When asked how businesses would benefit, she stated that “because people have more money to spend, businesses will benefit from an increase in spenders.”
Sam LaMura, an adjunct English professor at Barry University, believed that the $600 check was “a joke and a rude statement to the public because of how former President Trump and Nancy Pelosi handled the stimulus deal.”
“Because Pelosi didn’t want Trump to have a win before the elections, she started debating in order to promise more money for the check, which caused the promised sum to be lower because of Biden’s winning the elections,” he said.
The eligibility for each stimulus check has changed since the first check, the most notable change being the decrease of the upper income limit. Information collected from the 2019 tax returns by the Treasury is being used to determine who qualifies for the check. The following includes the basic requirements for income eligibility when you filed your 2019 tax returns:
No more than $174,000 for the year if married and filing a joint return.
No more than $124,500 for the year if filing as head of household
No more than $87,000 for the year for eligible individuals using any other filing status in tax.
Payments were reduced by 5 percent if the adjusted gross income for 2019 exceeded the application threshold above.
Moreover, you were not eligible for payment if any of the following applied:
If you may be claimed as dependent on another taxpayer’s return
If you do not have a Social Security number that is valid for employment and if you are a nonresident alien
Possible Third Stimulus Check
The IRS is likely going to start sending the new stimulus check payments by late March.
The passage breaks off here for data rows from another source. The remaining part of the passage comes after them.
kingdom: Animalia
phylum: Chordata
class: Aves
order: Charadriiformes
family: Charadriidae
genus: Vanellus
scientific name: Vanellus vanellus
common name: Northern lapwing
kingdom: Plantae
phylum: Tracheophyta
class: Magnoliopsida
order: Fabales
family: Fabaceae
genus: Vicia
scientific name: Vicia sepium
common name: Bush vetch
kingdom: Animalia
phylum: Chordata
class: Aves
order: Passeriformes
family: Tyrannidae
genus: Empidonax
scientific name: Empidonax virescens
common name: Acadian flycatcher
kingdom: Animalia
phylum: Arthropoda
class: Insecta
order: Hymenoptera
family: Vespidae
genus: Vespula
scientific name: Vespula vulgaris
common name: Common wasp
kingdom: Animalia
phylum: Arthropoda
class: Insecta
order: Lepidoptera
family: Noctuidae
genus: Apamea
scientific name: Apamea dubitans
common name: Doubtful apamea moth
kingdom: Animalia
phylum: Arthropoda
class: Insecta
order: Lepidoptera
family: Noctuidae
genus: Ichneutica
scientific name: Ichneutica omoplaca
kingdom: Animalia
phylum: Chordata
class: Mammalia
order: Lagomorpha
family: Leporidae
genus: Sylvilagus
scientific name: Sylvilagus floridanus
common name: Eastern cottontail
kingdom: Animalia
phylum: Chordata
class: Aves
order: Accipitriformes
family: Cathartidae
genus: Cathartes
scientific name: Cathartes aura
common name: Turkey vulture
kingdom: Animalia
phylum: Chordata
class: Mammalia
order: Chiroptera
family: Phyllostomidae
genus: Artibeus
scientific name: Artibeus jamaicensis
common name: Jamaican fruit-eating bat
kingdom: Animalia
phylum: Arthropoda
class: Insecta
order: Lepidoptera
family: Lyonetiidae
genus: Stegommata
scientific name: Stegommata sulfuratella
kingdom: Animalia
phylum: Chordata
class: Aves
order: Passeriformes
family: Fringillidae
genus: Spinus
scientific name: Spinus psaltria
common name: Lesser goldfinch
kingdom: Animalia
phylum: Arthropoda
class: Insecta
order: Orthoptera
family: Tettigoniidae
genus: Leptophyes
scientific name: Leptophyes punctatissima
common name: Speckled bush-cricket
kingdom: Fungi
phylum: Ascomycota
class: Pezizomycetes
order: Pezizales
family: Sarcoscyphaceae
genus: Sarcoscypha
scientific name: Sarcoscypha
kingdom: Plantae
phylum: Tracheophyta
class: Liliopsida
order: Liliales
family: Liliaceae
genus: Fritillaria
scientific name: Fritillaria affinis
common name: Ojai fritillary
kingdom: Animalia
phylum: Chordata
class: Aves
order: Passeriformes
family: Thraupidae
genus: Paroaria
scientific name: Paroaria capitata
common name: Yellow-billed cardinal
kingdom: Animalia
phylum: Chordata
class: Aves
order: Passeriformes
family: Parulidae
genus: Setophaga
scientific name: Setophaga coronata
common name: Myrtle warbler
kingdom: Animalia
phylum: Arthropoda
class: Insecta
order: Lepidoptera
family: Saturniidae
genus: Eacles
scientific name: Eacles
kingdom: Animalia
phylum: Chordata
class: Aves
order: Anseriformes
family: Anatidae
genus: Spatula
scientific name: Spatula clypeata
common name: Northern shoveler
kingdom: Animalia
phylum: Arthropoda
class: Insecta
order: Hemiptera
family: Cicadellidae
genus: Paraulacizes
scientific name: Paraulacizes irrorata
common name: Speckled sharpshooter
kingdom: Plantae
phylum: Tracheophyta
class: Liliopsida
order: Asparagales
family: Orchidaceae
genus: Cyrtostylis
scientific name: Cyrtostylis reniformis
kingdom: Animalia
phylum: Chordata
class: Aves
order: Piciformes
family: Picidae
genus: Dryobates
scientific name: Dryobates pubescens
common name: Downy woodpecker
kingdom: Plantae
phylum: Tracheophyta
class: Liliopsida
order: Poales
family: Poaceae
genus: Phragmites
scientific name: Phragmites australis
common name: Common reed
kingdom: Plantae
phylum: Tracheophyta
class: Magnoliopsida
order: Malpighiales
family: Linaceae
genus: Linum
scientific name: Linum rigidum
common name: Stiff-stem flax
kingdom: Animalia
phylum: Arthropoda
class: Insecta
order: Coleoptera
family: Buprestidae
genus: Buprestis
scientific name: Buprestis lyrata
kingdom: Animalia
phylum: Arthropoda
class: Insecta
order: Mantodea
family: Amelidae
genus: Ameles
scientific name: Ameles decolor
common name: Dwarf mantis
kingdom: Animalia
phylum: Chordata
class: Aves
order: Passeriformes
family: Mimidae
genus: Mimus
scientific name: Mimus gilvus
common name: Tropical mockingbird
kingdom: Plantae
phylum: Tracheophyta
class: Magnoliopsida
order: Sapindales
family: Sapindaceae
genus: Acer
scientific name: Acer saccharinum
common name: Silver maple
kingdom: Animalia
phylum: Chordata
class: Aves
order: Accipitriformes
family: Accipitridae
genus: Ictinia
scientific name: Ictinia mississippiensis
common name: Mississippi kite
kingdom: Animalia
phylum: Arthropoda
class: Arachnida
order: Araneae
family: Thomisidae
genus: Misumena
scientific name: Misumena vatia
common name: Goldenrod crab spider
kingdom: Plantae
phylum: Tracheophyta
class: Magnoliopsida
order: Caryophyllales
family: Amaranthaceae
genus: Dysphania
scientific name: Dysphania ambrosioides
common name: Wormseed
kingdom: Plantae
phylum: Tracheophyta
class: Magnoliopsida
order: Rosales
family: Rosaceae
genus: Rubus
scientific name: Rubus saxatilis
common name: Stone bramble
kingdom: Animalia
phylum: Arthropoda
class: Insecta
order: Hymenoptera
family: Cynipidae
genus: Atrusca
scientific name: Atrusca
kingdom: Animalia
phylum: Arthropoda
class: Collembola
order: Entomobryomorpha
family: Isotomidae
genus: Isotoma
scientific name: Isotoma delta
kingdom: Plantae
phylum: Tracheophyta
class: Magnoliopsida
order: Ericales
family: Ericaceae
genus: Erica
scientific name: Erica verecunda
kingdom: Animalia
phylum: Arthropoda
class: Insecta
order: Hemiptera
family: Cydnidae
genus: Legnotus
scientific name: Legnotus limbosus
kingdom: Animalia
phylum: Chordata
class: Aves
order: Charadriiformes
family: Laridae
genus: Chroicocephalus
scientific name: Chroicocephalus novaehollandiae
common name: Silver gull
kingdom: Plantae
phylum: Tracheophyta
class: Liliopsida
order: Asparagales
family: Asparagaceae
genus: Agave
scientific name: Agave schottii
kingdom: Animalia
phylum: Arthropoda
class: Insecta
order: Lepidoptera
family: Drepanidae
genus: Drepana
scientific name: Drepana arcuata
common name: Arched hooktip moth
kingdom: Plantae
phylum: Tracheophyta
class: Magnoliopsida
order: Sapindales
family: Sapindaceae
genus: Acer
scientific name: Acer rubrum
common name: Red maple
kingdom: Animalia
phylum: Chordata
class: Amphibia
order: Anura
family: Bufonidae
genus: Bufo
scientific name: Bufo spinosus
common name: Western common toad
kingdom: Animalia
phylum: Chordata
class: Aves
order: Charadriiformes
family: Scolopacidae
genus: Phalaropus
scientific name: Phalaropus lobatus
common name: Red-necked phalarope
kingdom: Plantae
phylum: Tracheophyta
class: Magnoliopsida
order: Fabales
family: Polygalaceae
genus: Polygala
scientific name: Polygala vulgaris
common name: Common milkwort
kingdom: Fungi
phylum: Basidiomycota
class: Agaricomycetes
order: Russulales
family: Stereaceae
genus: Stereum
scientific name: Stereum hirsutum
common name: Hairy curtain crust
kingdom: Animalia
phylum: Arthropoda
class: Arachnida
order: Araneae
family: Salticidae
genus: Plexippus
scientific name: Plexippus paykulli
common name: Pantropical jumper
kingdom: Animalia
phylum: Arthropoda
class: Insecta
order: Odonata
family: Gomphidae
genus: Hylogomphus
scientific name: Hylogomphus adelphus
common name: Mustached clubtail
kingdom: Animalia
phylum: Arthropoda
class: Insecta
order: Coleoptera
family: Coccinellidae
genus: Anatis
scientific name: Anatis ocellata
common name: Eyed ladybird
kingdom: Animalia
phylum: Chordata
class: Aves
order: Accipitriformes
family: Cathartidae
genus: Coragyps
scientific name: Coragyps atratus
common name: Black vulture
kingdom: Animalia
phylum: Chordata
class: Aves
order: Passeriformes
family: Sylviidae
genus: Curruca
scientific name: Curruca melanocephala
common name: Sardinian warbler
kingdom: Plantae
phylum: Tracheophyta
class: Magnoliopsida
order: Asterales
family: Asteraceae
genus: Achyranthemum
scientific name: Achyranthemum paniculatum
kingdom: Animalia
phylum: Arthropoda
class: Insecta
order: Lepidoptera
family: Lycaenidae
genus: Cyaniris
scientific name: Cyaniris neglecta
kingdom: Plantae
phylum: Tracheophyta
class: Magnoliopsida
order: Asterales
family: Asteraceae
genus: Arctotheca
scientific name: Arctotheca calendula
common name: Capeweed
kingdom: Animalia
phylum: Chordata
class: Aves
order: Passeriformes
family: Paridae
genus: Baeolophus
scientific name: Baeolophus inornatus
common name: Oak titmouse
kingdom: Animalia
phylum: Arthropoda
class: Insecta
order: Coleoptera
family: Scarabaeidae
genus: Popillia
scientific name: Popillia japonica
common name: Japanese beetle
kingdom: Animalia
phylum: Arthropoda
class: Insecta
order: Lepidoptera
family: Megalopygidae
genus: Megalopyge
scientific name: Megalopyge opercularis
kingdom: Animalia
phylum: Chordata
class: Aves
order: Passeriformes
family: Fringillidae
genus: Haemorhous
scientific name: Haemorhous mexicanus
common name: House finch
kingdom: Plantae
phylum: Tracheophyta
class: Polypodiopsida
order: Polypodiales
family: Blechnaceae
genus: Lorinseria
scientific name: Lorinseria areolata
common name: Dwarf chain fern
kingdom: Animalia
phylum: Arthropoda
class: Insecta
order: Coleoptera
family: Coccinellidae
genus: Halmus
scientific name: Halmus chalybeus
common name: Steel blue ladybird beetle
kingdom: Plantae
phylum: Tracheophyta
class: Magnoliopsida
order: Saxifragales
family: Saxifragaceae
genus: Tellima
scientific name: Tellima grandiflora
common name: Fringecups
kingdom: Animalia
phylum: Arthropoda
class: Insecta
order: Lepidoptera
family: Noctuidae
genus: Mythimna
Therefore, you should start filing taxes as soon as possible. The federal government will send $1,400 to each eligible family member.
So far, there is not sufficient information on how the third check will affect the economy as of late. There is, however, information regarding how someone may qualify.
The following included the changes in the requirements made for this new stimulus check.
The eligibility requirements for this new stimulus check changed to allow dependents over the age of 16 to be able to receive benefits, which would include college students, older relatives, and people with certain disabilities.
Biden’s proposal would include all mixed-status households, potentially including citizen children and non-citizen parents, too. Also, the income limit may decrease from the previous check listed as the following:
No more than $150,000 for the year if married and filing a joint return
No more than $112,500 for the year if filing as head of household
No more than $75,000 for the year for eligible individuals using any other filing status
Espinal was glad to hear of the increased amount of the third check, saying that “$1,400 will definitely be more than enough money to support yourself temporarily.”
Riddick believes that this third stimulus check will most certainly benefit those who are eligible but will create animosity among those who are not eligible for these checks.
"People who are ineligible will see it as unfair because it is more money promised,” she said.